Abstract

The transportation community is well aware of the universal problem of (a) infrastructure investment needs, associated funding requirements, and the need for more flexible financing approaches and (b) public uncertainty over the efficacy of investing in transportation as opposed to other uses of their money. These are long-standing issues regardless of economic cycles, and they relate to the state of infrastructure needs and shifting economic and demographic patterns as well as public desires for public processes that are fair, equitable, efficient, and transparent. Recognizing these challenges, the Kansas Department of Transportation (DOT) embarked on a multiyear experiment to reinvent transportation planning and project selection processes in an effort to achieve greater support through stakeholder consultation, collaboration, and adoption of improved and expanded methods for ranking and selecting projects that appeal to broader issues of public concern (such as job creation) instead of merely engineering measures of need.
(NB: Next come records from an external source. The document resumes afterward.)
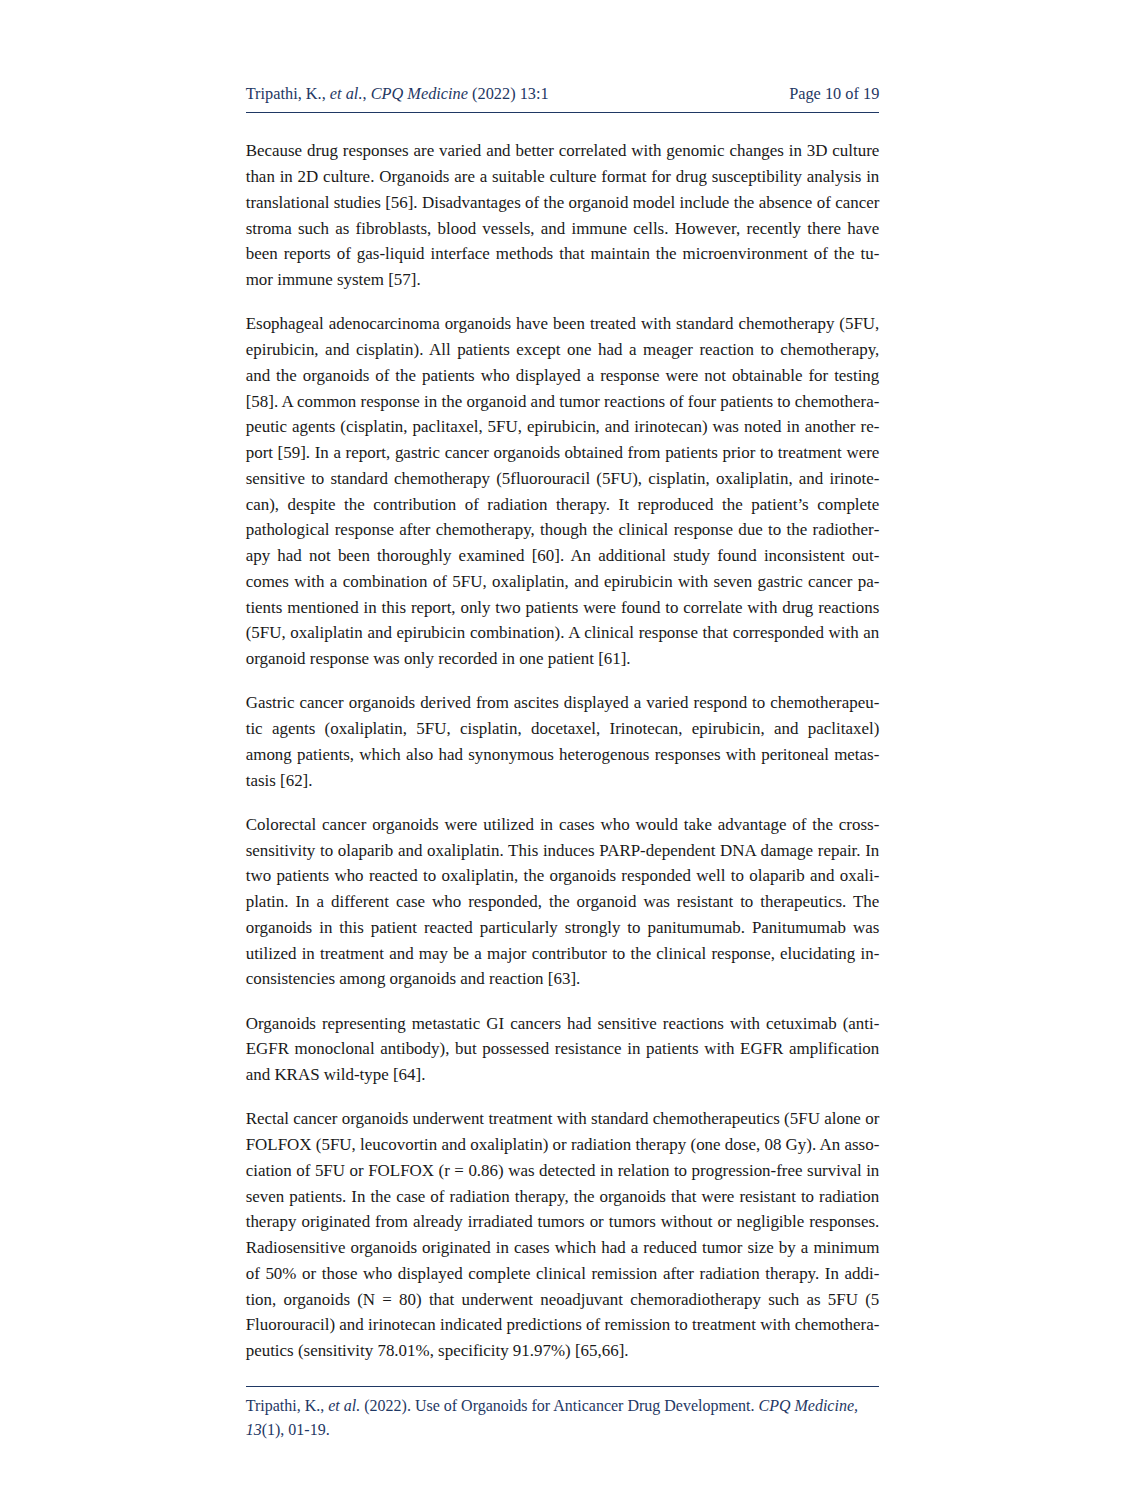Tripathi, K., et al., CPQ Medicine (2022) 13:1
Page 10 of 19
Because drug responses are varied and better correlated with genomic changes in 3D culture than in 2D culture. Organoids are a suitable culture format for drug susceptibility analysis in translational studies [56]. Disadvantages of the organoid model include the absence of cancer stroma such as fibroblasts, blood vessels, and immune cells. However, recently there have been reports of gas-liquid interface methods that maintain the microenvironment of the tumor immune system [57].
Esophageal adenocarcinoma organoids have been treated with standard chemotherapy (5FU, epirubicin, and cisplatin). All patients except one had a meager reaction to chemotherapy, and the organoids of the patients who displayed a response were not obtainable for testing [58]. A common response in the organoid and tumor reactions of four patients to chemotherapeutic agents (cisplatin, paclitaxel, 5FU, epirubicin, and irinotecan) was noted in another report [59]. In a report, gastric cancer organoids obtained from patients prior to treatment were sensitive to standard chemotherapy (5fluorouracil (5FU), cisplatin, oxaliplatin, and irinotecan), despite the contribution of radiation therapy. It reproduced the patient’s complete pathological response after chemotherapy, though the clinical response due to the radiotherapy had not been thoroughly examined [60]. An additional study found inconsistent outcomes with a combination of 5FU, oxaliplatin, and epirubicin with seven gastric cancer patients mentioned in this report, only two patients were found to correlate with drug reactions (5FU, oxaliplatin and epirubicin combination). A clinical response that corresponded with an organoid response was only recorded in one patient [61].
Gastric cancer organoids derived from ascites displayed a varied respond to chemotherapeutic agents (oxaliplatin, 5FU, cisplatin, docetaxel, Irinotecan, epirubicin, and paclitaxel) among patients, which also had synonymous heterogenous responses with peritoneal metastasis [62].
Colorectal cancer organoids were utilized in cases who would take advantage of the cross-sensitivity to olaparib and oxaliplatin. This induces PARP-dependent DNA damage repair. In two patients who reacted to oxaliplatin, the organoids responded well to olaparib and oxaliplatin. In a different case who responded, the organoid was resistant to therapeutics. The organoids in this patient reacted particularly strongly to panitumumab. Panitumumab was utilized in treatment and may be a major contributor to the clinical response, elucidating inconsistencies among organoids and reaction [63].
Organoids representing metastatic GI cancers had sensitive reactions with cetuximab (anti-EGFR monoclonal antibody), but possessed resistance in patients with EGFR amplification and KRAS wild-type [64].
Rectal cancer organoids underwent treatment with standard chemotherapeutics (5FU alone or FOLFOX (5FU, leucovortin and oxaliplatin) or radiation therapy (one dose, 08 Gy). An association of 5FU or FOLFOX (r = 0.86) was detected in relation to progression-free survival in seven patients. In the case of radiation therapy, the organoids that were resistant to radiation therapy originated from already irradiated tumors or tumors without or negligible responses. Radiosensitive organoids originated in cases which had a reduced tumor size by a minimum of 50% or those who displayed complete clinical remission after radiation therapy. In addition, organoids (N = 80) that underwent neoadjuvant chemoradiotherapy such as 5FU (5 Fluorouracil) and irinotecan indicated predictions of remission to treatment with chemotherapeutics (sensitivity 78.01%, specificity 91.97%) [65,66].
Tripathi, K., et al. (2022). Use of Organoids for Anticancer Drug Development. CPQ Medicine, 13(1), 01-19.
Seven years of experimentation in consultation, collaboration, and revising processes provides many lessons for the transportation community that may be applicable in whole or in part for other state or regional transportation agencies. This paper critically examines the methods and tools used by the Kansas DOT, including surveys, road rallies, collaborative planning efforts, social media outreach, economic impact analysis, and expanded project selection processes. Taken together, this work has produced a positive outcome, including the recent funding by the Kansas legislature of a new 10-year transportation improvement program.